Once she has her supplies and colors picked out, it’s time to start stitching. Unlike cross-stitch, which is two stitches combined to make an “X,” needlepoint is just one stitch—“from LA to New York,” Katie explains—over and over again. With needlepoint, you stitch by color until it’s all filled in. From there if you take it to Magic City Needlepoint, she will then send it off to the “finishers,” who turn your canvas into whatever you want it to be—a pillow, a brick cover, an ornament, stocking, etc.

“It looks harder than it really is,” Katie says. Many people look at a finished piece and think, ‘I could never do that,’ so they shy away. But Katie says anyone can do it, and for that reason, she is eager to get people started if they have any interest whatsoever.

It was her encouragement that prompted her friend Blair Moss to learn. Blair, a realtor in Vestavia, taught herself to needlepoint and frequently called Katie with questions. With her first project. a sleep mask, under her belt, she’s now well on her way to making stockings for each of her three kids, Rogers (9), Frannie (7) and Bennett (5), and she agrees with Katie that anyone can do it.
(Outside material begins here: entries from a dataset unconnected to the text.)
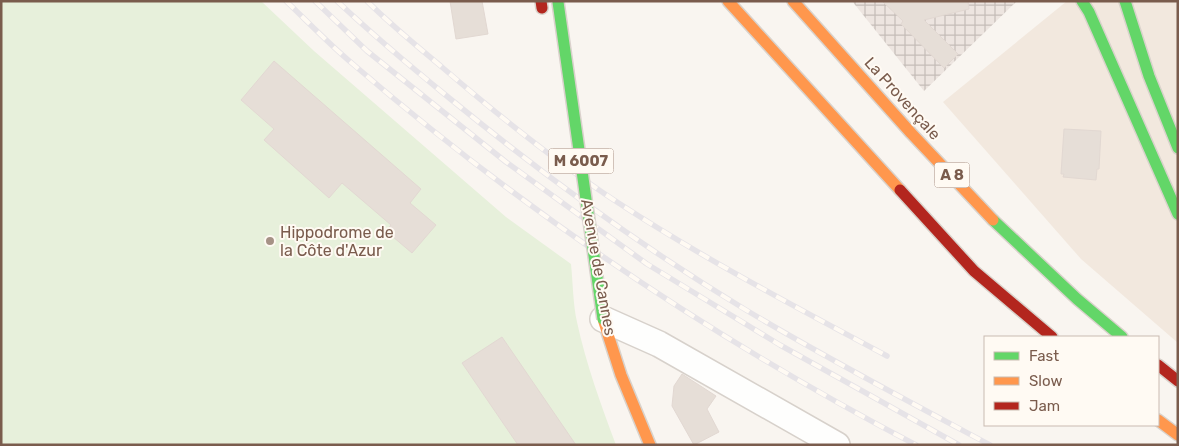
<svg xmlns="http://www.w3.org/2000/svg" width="1179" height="446" font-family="Rubik,sans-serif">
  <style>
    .residential { fill: #f2e8de }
    .industrial { fill: url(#industrial-grid) }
    .pitch { fill: #e7f0db }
    .building { fill: #e6ded7; stroke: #e2d8d2 }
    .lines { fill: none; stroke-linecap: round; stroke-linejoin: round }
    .street-casing { stroke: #d7d1cb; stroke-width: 28 }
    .fast-casing { stroke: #d9d2cb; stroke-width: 14 }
    .slow-casing { stroke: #d9d2cb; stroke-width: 14 }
    .jam-casing { stroke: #d9d2cb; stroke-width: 14 }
    .street { stroke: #fefefd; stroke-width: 25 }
    .fast { stroke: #63d668; stroke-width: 11 }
    .slow { stroke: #ff974d; stroke-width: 11 }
    .jam { stroke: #b3261e; stroke-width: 11 }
    .rail-casing { stroke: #e6e3e7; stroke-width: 5.5 }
    .rail { stroke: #fffaf3; stroke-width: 4; stroke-dasharray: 11; stroke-linecap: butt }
    .fast-bridge-casing { stroke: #dad1cc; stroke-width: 14; stroke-linecap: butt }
    .fast-bridge { stroke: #63d668; stroke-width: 11 }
    .poi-dot { fill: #a69286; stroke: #fffaf3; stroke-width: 2 }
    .labels { text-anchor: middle; stroke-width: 4; stroke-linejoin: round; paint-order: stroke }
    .shield { fill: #fffaf3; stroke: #a28b7f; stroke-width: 1 }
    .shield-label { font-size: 15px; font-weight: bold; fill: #7a5c4d }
    .street-label { font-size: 16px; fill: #7a5c4d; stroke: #fffaf3 }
    .poi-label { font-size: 16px; fill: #7a5c4d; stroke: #fffaf3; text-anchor: start }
  </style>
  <defs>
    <pattern id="industrial-grid" width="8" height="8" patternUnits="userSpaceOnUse" patternTransform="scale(1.25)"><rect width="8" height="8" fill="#ede5e0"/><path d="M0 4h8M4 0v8" fill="none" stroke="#c5bdb8"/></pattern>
  </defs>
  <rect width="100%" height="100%" fill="#f9f5f0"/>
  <path class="residential" d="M1067 1H1178V343L1081 259 943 102Z"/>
  <path class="industrial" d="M852 1H1017L924 91Z"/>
  <path class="pitch" d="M1 1H261L314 51 506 217 571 264C573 284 573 304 577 322 586 364 601 405 616 445H1Z"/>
  <path class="building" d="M450 1H482L488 34 456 39Z
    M882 1H968L969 9 924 20 958 54 944 68 901 24 903 21Z
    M274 61 421 189 410 203 436 225 412 253 386 231 391 225 342 183 329 198 264 140 274 129 241 100Z
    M1064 129 1101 131 1099 169H1097L1096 180 1063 177 1064 174H1061Z
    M502 337 563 426 576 445H518L462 363Z
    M682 374 716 396 707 409 719 432 694 445 672 406 674 386Z"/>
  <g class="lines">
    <g class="street-casing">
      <path id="street" d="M603 319 659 344 837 445"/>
    </g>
    <g class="fast-casing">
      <path id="fast" d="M1082 1 1089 12 1178 214
        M1125 1 1149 76 1178 148
        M993 220 1077 299 1122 337"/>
    </g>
    <g class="slow-casing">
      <path id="slow" d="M728 1 900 190
        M793 1 911 133 993 220
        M603 319 621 375 650 445
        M1158 420 1178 435"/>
    </g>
    <g class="jam-casing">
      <path id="jam" d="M541 1 542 8
        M900 190 974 271 1052 337
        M1158 365 1178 381"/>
    </g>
    <use href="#street" class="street"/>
    <use href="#fast" class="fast"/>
    <use href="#slow" class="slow"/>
    <use href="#jam" class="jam"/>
    <g class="rail-casing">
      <path id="rail" d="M286 1C308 22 330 45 354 65 526 213 714 339 916 445
        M315 1 367 51 506 162 647 264 780 345 959 445
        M337 1C373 35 410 66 448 97 543 175 642 247 746 310 826 358 908 401 990 445
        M367 1C391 25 417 46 443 68 499 116 556 162 617 202 704 259 796 307 887 356"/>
    </g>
    <use href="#rail" class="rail"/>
    <g class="fast-bridge-casing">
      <path id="fast-bridge" d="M558 2 603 319"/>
    </g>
    <use href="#fast-bridge" class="fast-bridge"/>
  </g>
  <circle class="poi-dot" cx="270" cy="241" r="5"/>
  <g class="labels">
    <g class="shield">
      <rect x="548.5" y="148.5" width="65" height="25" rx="4"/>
      <rect x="934.5" y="162.5" width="35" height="25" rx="4"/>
    </g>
    <g class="shield-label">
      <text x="581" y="166">M 6007</text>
      <text x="952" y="180">A 8</text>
    </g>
    <g class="street-label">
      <text transform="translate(903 98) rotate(48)" y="6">La Provençale</text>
      <text transform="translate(599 267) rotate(80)" y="6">Avenue de Cannes</text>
    </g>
    <g class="poi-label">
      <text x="280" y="238">Hippodrome de<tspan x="280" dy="18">la Côte d'Azur</tspan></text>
    </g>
  </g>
  <rect width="1179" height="446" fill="none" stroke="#7a5c4d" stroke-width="5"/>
  <rect x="984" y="336" width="175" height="90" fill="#fffaf3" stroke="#cabbb1"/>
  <rect x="994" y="352" width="25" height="8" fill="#63d668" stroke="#cabbb1"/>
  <text x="1029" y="361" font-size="15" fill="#7a5c4d">Fast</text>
  <rect x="994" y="377" width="25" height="8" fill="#ff974d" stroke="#cabbb1"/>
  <text x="1029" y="386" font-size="15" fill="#7a5c4d">Slow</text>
  <rect x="994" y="402" width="25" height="8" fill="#b3261e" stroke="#cabbb1"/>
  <text x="1029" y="411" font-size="15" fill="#7a5c4d">Jam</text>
</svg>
She plans to teach her daughter when she gets older, and she’s been trying to convince her husband to learn, although he’s not on board quite yet.

If you have any interest in needlepoint, “just come in and let us show you,” Katie says, “and see if it’s your thing.”

Visit Magic City Needlepoint at 2531 Rocky Ridge Road, Suite 121 or online at magiccityneedlepoint.com. 

 

Needlepoint Ladies

Meet the owners of Magic City Needlepoint with a passion for the craft. 

Katie Howell
You can tell how much Katie loves stitching in the way her eyes light up when she explains how it’s done. A resident of Vestavia Hills and full-time mom to her three kids, she’s also an active member of Stitch Club Birmingham.

Ty Howell
A native of Vestavia Hills, Ty has been stitching for at least 20 years. Her mom taught her, and she taught her daughter-in-law Katie.

Mary Elizabeth Mays
An experienced stitcher, Mary Elizabeth is president of the Cahaba Lily Chapter of the American Needlepoint Guild. She travels worldwide to attend seminars and stitch-ins, so she’s the point-person for what’s on trend.

Leah Scalise

A lawyer and an avid stitcher, Leah has a particular passion for projects with geometric patterns.

Karen Carroll
When she’s not stitching, Karen works in public relations for the Birmingham Zoo. She learned embroidery and cross-stitch when she was a kid, and now she takes classes at national conferences of the American Needlepoint Guild to learn new stitches and techniques.